**What you will do**
Skip all pictures. Write out the data below from its first line through the line that contains "as-built point list".
*** Opening Extracted data ***
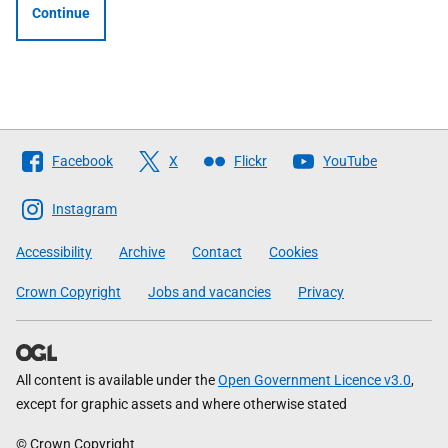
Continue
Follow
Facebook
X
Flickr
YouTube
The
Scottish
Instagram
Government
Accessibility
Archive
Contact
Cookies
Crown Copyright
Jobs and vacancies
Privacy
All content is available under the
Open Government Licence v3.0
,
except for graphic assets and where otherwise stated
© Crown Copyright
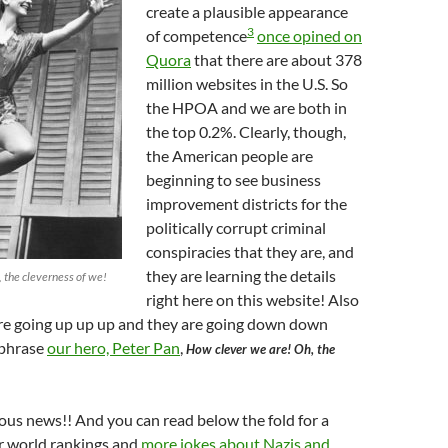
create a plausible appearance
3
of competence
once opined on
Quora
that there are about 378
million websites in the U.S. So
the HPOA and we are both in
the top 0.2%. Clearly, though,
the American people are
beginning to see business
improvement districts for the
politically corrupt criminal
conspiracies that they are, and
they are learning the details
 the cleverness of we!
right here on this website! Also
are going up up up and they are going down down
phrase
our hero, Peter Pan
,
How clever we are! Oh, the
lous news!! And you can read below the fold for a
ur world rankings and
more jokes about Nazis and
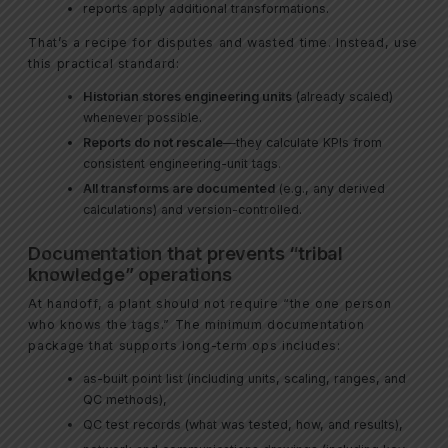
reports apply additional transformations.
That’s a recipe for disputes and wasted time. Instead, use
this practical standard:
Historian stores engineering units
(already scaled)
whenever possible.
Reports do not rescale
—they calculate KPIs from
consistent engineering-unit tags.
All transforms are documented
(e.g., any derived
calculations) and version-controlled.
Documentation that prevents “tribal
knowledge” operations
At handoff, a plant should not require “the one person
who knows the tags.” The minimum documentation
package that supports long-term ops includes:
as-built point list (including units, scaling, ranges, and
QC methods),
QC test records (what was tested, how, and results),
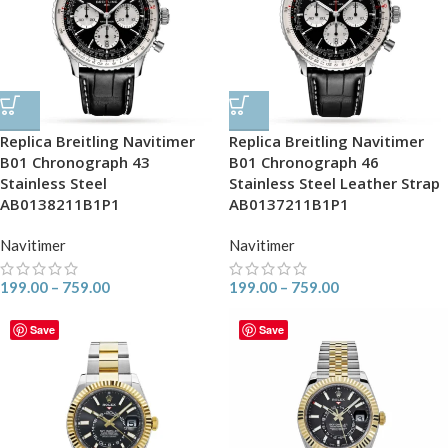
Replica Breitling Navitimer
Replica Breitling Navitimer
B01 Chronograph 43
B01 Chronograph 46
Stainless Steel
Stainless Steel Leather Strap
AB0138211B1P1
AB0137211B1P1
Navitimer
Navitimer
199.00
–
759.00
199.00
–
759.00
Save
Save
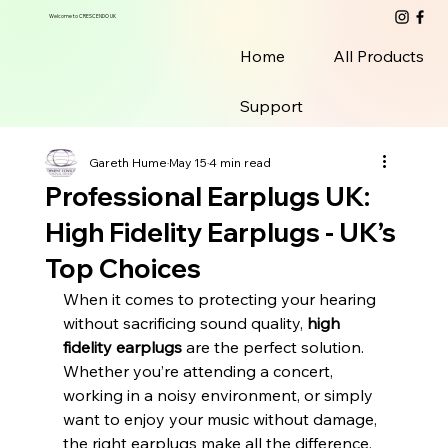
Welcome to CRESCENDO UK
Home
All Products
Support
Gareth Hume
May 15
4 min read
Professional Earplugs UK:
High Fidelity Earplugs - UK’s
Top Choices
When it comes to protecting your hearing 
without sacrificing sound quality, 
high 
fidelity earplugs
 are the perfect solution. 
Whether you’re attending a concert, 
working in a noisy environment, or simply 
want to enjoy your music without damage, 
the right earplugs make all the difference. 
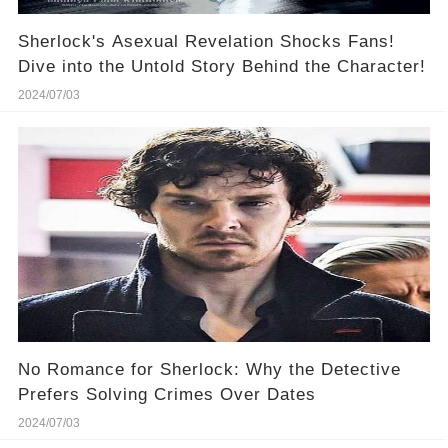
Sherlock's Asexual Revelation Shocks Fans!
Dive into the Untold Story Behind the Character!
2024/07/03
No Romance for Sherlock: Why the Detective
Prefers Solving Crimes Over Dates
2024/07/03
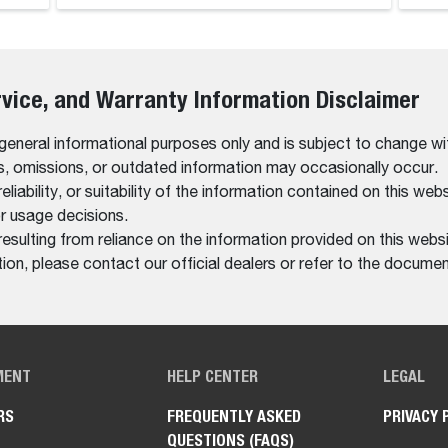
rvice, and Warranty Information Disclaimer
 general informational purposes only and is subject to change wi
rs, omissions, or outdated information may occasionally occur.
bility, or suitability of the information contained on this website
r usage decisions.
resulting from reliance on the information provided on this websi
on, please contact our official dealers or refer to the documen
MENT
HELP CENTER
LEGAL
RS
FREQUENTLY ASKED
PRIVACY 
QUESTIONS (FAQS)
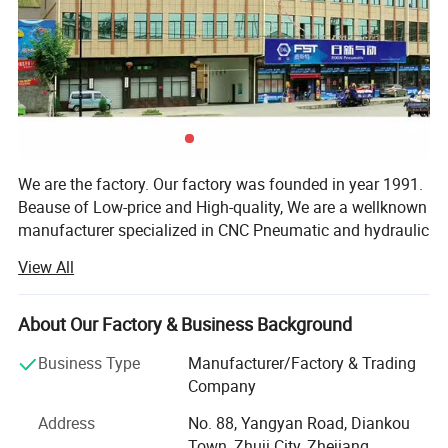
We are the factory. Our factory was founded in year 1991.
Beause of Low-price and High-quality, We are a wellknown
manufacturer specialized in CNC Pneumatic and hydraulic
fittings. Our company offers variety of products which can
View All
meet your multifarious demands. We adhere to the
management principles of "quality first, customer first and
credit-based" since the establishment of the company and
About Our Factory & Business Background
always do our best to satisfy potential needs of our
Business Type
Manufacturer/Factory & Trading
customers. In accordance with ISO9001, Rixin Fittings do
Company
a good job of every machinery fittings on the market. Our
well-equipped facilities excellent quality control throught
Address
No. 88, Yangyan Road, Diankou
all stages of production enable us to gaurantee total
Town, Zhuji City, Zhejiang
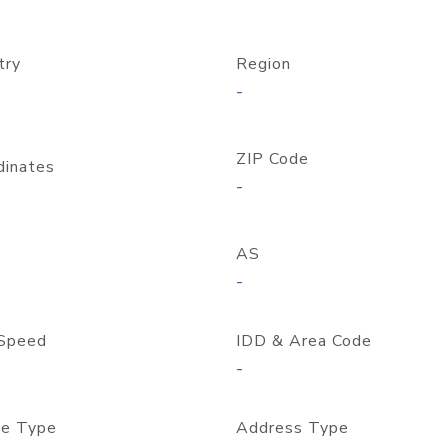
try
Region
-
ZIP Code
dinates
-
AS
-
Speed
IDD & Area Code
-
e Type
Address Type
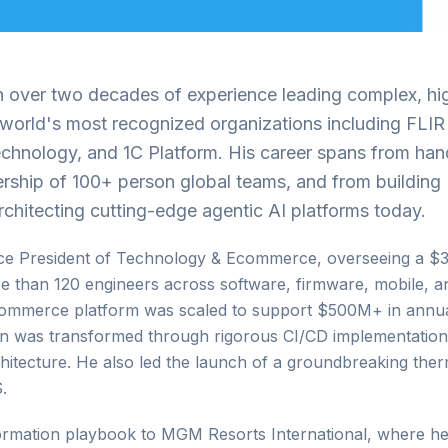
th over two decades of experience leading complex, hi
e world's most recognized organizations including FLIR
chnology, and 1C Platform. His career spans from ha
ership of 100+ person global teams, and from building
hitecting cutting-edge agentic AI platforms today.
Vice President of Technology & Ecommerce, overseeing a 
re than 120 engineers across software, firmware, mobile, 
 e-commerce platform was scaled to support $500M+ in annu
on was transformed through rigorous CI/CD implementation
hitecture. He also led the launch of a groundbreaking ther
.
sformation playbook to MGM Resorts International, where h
*** Closing Extracted data ***
**Solution to the exercise**
Continue
Follow
Facebook
X
Flickr
YouTube
The
Scottish
Instagram
Government
Accessibility
Archive
Contact
Cookies
Crown Copyright
Jobs and vacancies
Privacy
All content is available under the
Open Government Licence v3.0
,
except for graphic assets and where otherwise stated
© Crown Copyright
create a plausible appearance
3
of competence
once opined on
Quora
that there are about 378
million websites in the U.S. So
the HPOA and we are both in
the top 0.2%. Clearly, though,
the American people are
beginning to see business
improvement districts for the
politically corrupt criminal
conspiracies that they are, and
they are learning the details
 the cleverness of we!
right here on this website! Also
are going up up up and they are going down down
phrase
our hero, Peter Pan
,
How clever we are! Oh, the
lous news!! And you can read below the fold for a
ur world rankings and
more jokes about Nazis and
reports apply additional transformations.
That’s a recipe for disputes and wasted time. Instead, use
this practical standard:
Historian stores engineering units
(already scaled)
whenever possible.
Reports do not rescale
—they calculate KPIs from
consistent engineering-unit tags.
All transforms are documented
(e.g., any derived
calculations) and version-controlled.
Documentation that prevents “tribal
knowledge” operations
At handoff, a plant should not require “the one person
who knows the tags.” The minimum documentation
package that supports long-term ops includes:
as-built point list (including units, scaling, ranges, and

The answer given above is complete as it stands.